Le civiltà più antiche possedevano una farmacopea vegetale ossia l'arte di ricavare farmaci dai principi attivi. Già 5.000 anni prima dell'era cristiana, la civiltà sumerica utilizzava piante (e metalli) per curare le malattie; le modalità terapeutiche dei Caldei erano esclusivamente di tipo vegetale; nell'America precolombiana venivano adoperate le numerose piante curative tipiche di quelle aree geografiche.

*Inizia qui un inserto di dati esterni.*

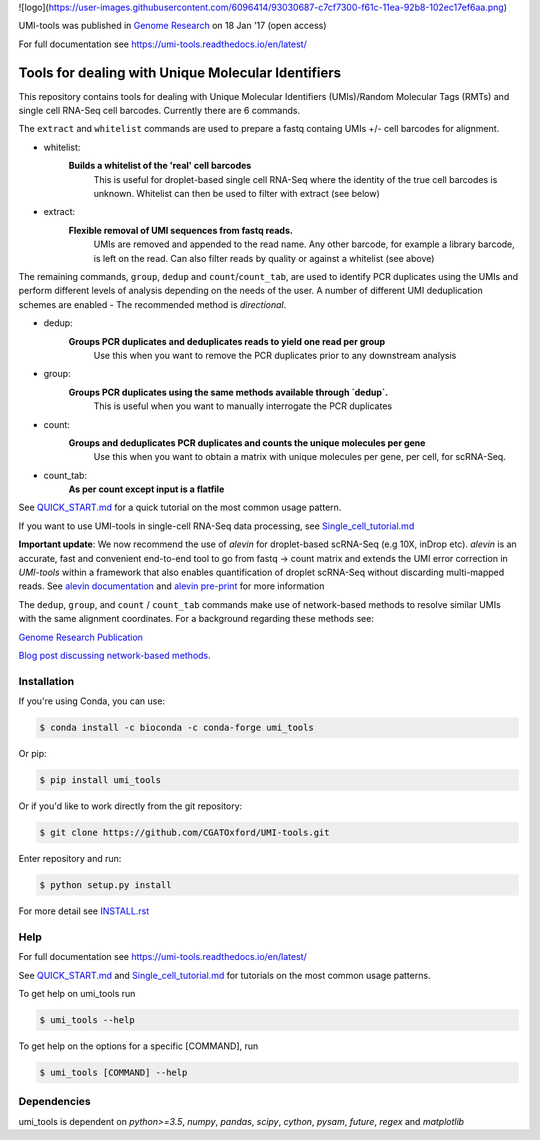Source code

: ![logo](https://user-images.githubusercontent.com/6096414/93030687-c7cf7300-f61c-11ea-92b8-102ec17ef6aa.png)

UMI-tools was published in `Genome Research <http://genome.cshlp.org/content/early/2017/01/18/gr.209601.116.abstract>`_ on 18 Jan '17 (open access)

For full documentation see https://umi-tools.readthedocs.io/en/latest/

Tools for dealing with Unique Molecular Identifiers
====================================================

This repository contains tools for dealing with Unique Molecular
Identifiers (UMIs)/Random Molecular Tags (RMTs) and single cell
RNA-Seq cell barcodes. Currently there are 6
commands. 

The ``extract`` and ``whitelist`` commands are used to prepare a
fastq containg UMIs +/- cell barcodes for alignment. 

* whitelist:
   **Builds a whitelist of the 'real' cell barcodes**
      This is useful for droplet-based single cell RNA-Seq where the
      identity of the true cell barcodes is unknown. Whitelist can
      then be used to filter with extract (see below)

* extract:
   **Flexible removal of UMI sequences from fastq reads.**
      UMIs are removed and appended to the read name. Any other
      barcode, for example a library barcode, is left on the read. Can
      also filter reads by quality or against a whitelist (see above)

The remaining commands, ``group``, ``dedup`` and ``count``/``count_tab``, are used to
identify PCR duplicates using the UMIs and perform different levels of
analysis depending on the needs of the user. A number of different UMI
deduplication schemes are enabled - The recommended method is
*directional*.

* dedup:
   **Groups PCR duplicates and deduplicates reads to yield one read per group**
      Use this when you want to remove the PCR duplicates prior to any
      downstream analysis

* group: 
   **Groups PCR duplicates using the same methods available through `dedup`.**
      This is useful when you want to manually interrogate the PCR duplicates
   
* count:
   **Groups and deduplicates PCR duplicates and counts the unique molecules per gene**
      Use this when you want to obtain a matrix with unique molecules
      per gene, per cell, for scRNA-Seq.

* count_tab:
   **As per count except input is a flatfile**

See `QUICK_START.md <./doc/QUICK_START.md>`_ for a quick tutorial on
the most common usage pattern.

If you want to use UMI-tools in single-cell RNA-Seq data processing,
see `Single_cell_tutorial.md <./doc/Single_cell_tutorial.md>`_

**Important update**: We now recommend the use of `alevin` for droplet-based
scRNA-Seq (e.g 10X, inDrop etc). `alevin` is an accurate, fast and convenient end-to-end tool to go from fastq -> count matrix and  extends the UMI error correction in `UMI-tools` within a framework that also enables quantification of droplet scRNA-Seq without discarding multi-mapped reads.  See `alevin documentation <https://salmon.readthedocs.io/en/latest/alevin.html>`_ and `alevin pre-print <https://www.biorxiv.org/content/10.1101/335000v2>`_ for more information

The ``dedup``, ``group``, and ``count`` / ``count_tab`` commands make use of network-based methods to resolve similar UMIs with the same alignment coordinates. For a background regarding these methods see:

`Genome Research Publication <http://genome.cshlp.org/content/early/2017/01/18/gr.209601.116.abstract>`_

`Blog post discussing network-based methods <https://cgatoxford.wordpress.com/2015/08/14/unique-molecular-identifiers-the-problem-the-solution-and-the-proof/>`_.


Installation
------------

If you're using Conda, you can use:

.. code:: bash

   $ conda install -c bioconda -c conda-forge umi_tools

Or pip:

.. code:: bash

   $ pip install umi_tools


Or if you'd like to work directly from the git repository:

.. code:: bash

   $ git clone https://github.com/CGATOxford/UMI-tools.git

Enter repository and run:

.. code:: bash

   $ python setup.py install

For more detail see `INSTALL.rst <./doc/INSTALL.rst>`_

Help
----- 

For full documentation see https://umi-tools.readthedocs.io/en/latest/

See `QUICK_START.md <./doc/QUICK_START.md>`_ and
`Single_cell_tutorial.md <./doc/Single_cell_tutorial.md>`_ for tutorials on the most common usage patterns.

To get help on umi_tools run

.. code:: bash

   $ umi_tools --help

To get help on the options for a specific [COMMAND], run

.. code:: bash

   $ umi_tools [COMMAND] --help


Dependencies
------------
umi_tools is dependent on `python>=3.5`, `numpy`, `pandas`, `scipy`, `cython`, `pysam`,
`future`, `regex` and `matplotlib`

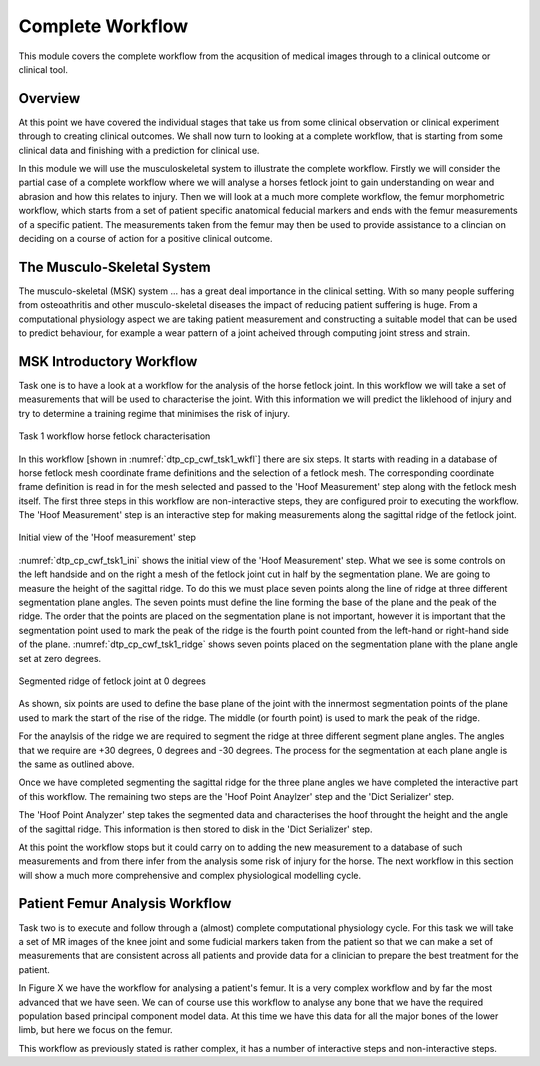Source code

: =================
Complete Workflow
=================

This module covers the complete workflow from the acqusition of medical images through to a clinical outcome or clinical tool.  

Overview
========

At this point we have covered the individual stages that take us from some clinical observation or clinical experiment through to creating clinical outcomes.  We shall now turn to looking at a complete workflow, that is starting from some clinical data and finishing with a prediction for clinical use.

In this module we will use the musculoskeletal system to illustrate the complete workflow.  Firstly we will consider the partial case of a complete workflow where we will analyse a horses fetlock joint to gain understanding on wear and abrasion and how this relates to injury.  Then we will look at a much more complete workflow, the femur morphometric workflow, which starts from a set of patient specific anatomical feducial markers and ends with the femur measurements of a specific patient.  The measurements taken from the femur may then be used to provide assistance to a clincian on deciding on a course of action for a positive clinical outcome.

The Musculo-Skeletal System
===========================

The musculo-skeletal (MSK) system ... has a great deal importance in the clinical setting.  With so many people suffering from osteoathritis and other musculo-skeletal diseases the impact of reducing patient suffering is huge.  From a computational physiology aspect we are taking patient measurement and constructing a suitable model that can be used to predict behaviour, for example a wear pattern of a joint acheived through computing joint stress and strain.

MSK Introductory Workflow
=========================

Task one is to have a look at a workflow for the analysis of the horse fetlock joint.  In this workflow we will take a set of measurements that will be used to characterise the joint.  With this information we will predict the liklehood of injury and try to determine a training regime that minimises the risk of injury.

.. figure:: _images/task1workflow.png
   :name: dtp_cp_cwf_tsk1_wkfl
   :align: center
   :alt: Task 1 workflow image
   
   Task 1 workflow horse fetlock characterisation

In this workflow [shown in :numref:`dtp_cp_cwf_tsk1_wkfl`] there are six steps.  It starts with reading in a database of horse fetlock mesh coordinate frame definitions and the selection of a fetlock mesh.  The corresponding coordinate frame definition is read in for the mesh selected and passed to the 'Hoof Measurement' step along with the fetlock mesh itself.  The first three steps in this workflow are non-interactive steps, they are configured proir to executing the workflow.  The 'Hoof Measurement' step is an interactive step for making measurements along the sagittal ridge of the fetlock joint.  

.. figure:: _images/task1initial.png
   :name: dtp_cp_cwf_tsk1_ini
   :align: center
   :alt: Task 1 Initial view
   
   Initial view of the 'Hoof measurement' step

:numref:`dtp_cp_cwf_tsk1_ini` shows the initial view of the 'Hoof Measurement' step.  What we see is some controls on the left handside and on the right a mesh of the fetlock joint cut in half by the segmentation plane.  We are going to measure the height of the sagittal ridge.  To do this we must place seven points along the line of ridge at three different segmentation plane angles.  The seven points must define the line forming the base of the plane and the peak of the ridge.  The order that the points are placed on the segmentation plane is not important, however it is important that the segmentation point used to mark the peak of the ridge is the fourth point counted from the left-hand or right-hand side of the plane.  :numref:`dtp_cp_cwf_tsk1_ridge` shows seven points placed on the segmentation plane with the plane angle set at zero degrees.

.. figure:: _images/segmentedridge.png
   :name: dtp_cp_cwf_tsk1_ridge
   :align: center
   :alt: Segmenting the sagittal ridge at 0 degrees
   
   Segmented ridge of fetlock joint at 0 degrees
   
As shown, six points are used to define the base plane of the joint with the innermost segmentation points of the plane used to mark the start of the rise of the ridge.  The middle (or fourth point) is used to mark the peak of the ridge.

For the anaylsis of the ridge we are required to segment the ridge at three different segment plane angles.  The angles that we require are +30 degrees, 0 degrees and -30 degrees.  The process for the segmentation at each plane angle is the same as outlined above.

Once we have completed segmenting the sagittal ridge for the three plane angles we have completed the interactive part of this workflow.  The remaining two steps are the 'Hoof Point Anaylzer' step and the 'Dict Serializer' step.

The 'Hoof Point Analyzer' step takes the segmented data and characterises the hoof throught the height and the angle of the sagittal ridge.  This information is then stored to disk in the 'Dict Serializer' step.

At this point the workflow stops but it could carry on to adding the new measurement to a database of such measurements and from there infer from the analysis some risk of injury for the horse.  The next workflow in this section will show a much more comprehensive and complex physiological modelling cycle. 

Patient Femur Analysis Workflow
===============================

Task two is to execute and follow through a (almost) complete computational physiology cycle.  For this task we will take a set of MR images of the knee joint and some fudicial markers taken from the patient so that we can make a set of measurements that are consistent across all patients and provide data for a clinician to prepare the best treatment for the patient.

In Figure X we have the workflow for analysing a patient's femur.  It is a very complex workflow and by far the most advanced that we have seen.  We can of course use this workflow to analyse any bone that we have the required population based principal component model data.  At this time we have this data for all the major bones of the lower limb, but here we focus on the femur.

This workflow as previously stated is rather complex, it has a number of interactive steps and non-interactive steps.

A rimedi vegetali hanno fatto ricorso anche le popolazioni della Cina, dell'antica Persia, dell'Egitto e molte altre ancora.
 

La farmacopea tradizionale è rimasta pressoché immutata fino all'inizio dell'800, tanto che il retrobottega di una farmacia dell'XVIII secolo poteva dirsi quasi identico al laboratorio di uno speziale (una sorta di droghiere che vendeva spezie ed erbe medicinali) del XIII secolo, fatta eccezione per i farmaci importati dal Nuovo Mondo. Solo in seguito la medicina scientifica ha preso sempre più le distanze dai rimedi degli erboristi.
La fitoterapia include quattro tradizioni fondamentali:
- cinese;
- ayurvedica (indiana);
- europea;
- indiana d'America.
 

Nonostante la mancanza di scambi tra le due culture fino al XV secolo, gli erboristi del Vecchio e del Nuovo Mondo hanno utilizzato molte erbe e rimedi di origine vegetale (salice bianco, angelica, liquirizia, luppolo, menta ecc.) in maniera analoga. In tutto il mondo, molte erbe curative sono state scoperte a forza di prove ed errori; la selezione e l'impiego di piante medicinali, così come la trasmissione delle conoscenze sui loro benefici terapeutici ad altri membri della specie, non sembrano essere una prerogativa dell'uomo.

Anche gli animali ammalati - sottolineano i cultori della fitoterapia - mangiano determinate piante altrimenti ignorate in condizioni normali. I progressi delle conoscenze sull'alimentazione dei primati, ad esempio, hanno evidenziato come gli scimpanzé selezionino certe piante medicinali quando si sentono malati.